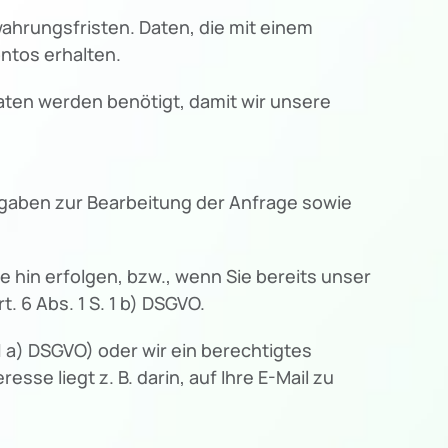
ahrungsfristen. Daten, die mit einem
ontos erhalten.
Daten werden benötigt, damit wir unsere
 Angaben zur Bearbeitung der Anfrage sowie
 hin erfolgen, bzw., wenn Sie bereits unser
 6 Abs. 1 S. 1 b) DSGVO.
1 a) DSGVO) oder wir ein berechtigtes
esse liegt z. B. darin, auf Ihre E-Mail zu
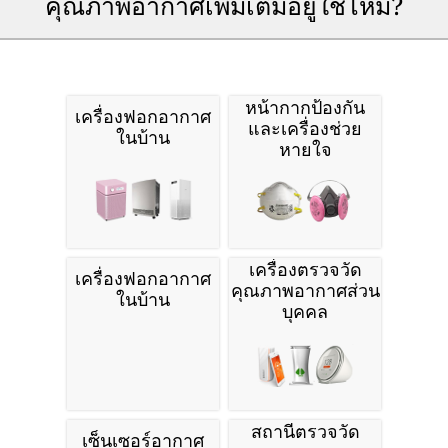
คุณภาพอากาศเพิ่มเติมอยู่ใช่ไหม?
หน้ากากป้องกัน
เครื่องฟอกอากาศ
และเครื่องช่วย
ในบ้าน
หายใจ
เครื่องตรวจวัด
เครื่องฟอกอากาศ
คุณภาพอากาศส่วน
ในบ้าน
บุคคล
สถานีตรวจวัด
เซ็นเซอร์อากาศ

====

A single number is expected here: the count of lines in the material above with "Daten" in them.

2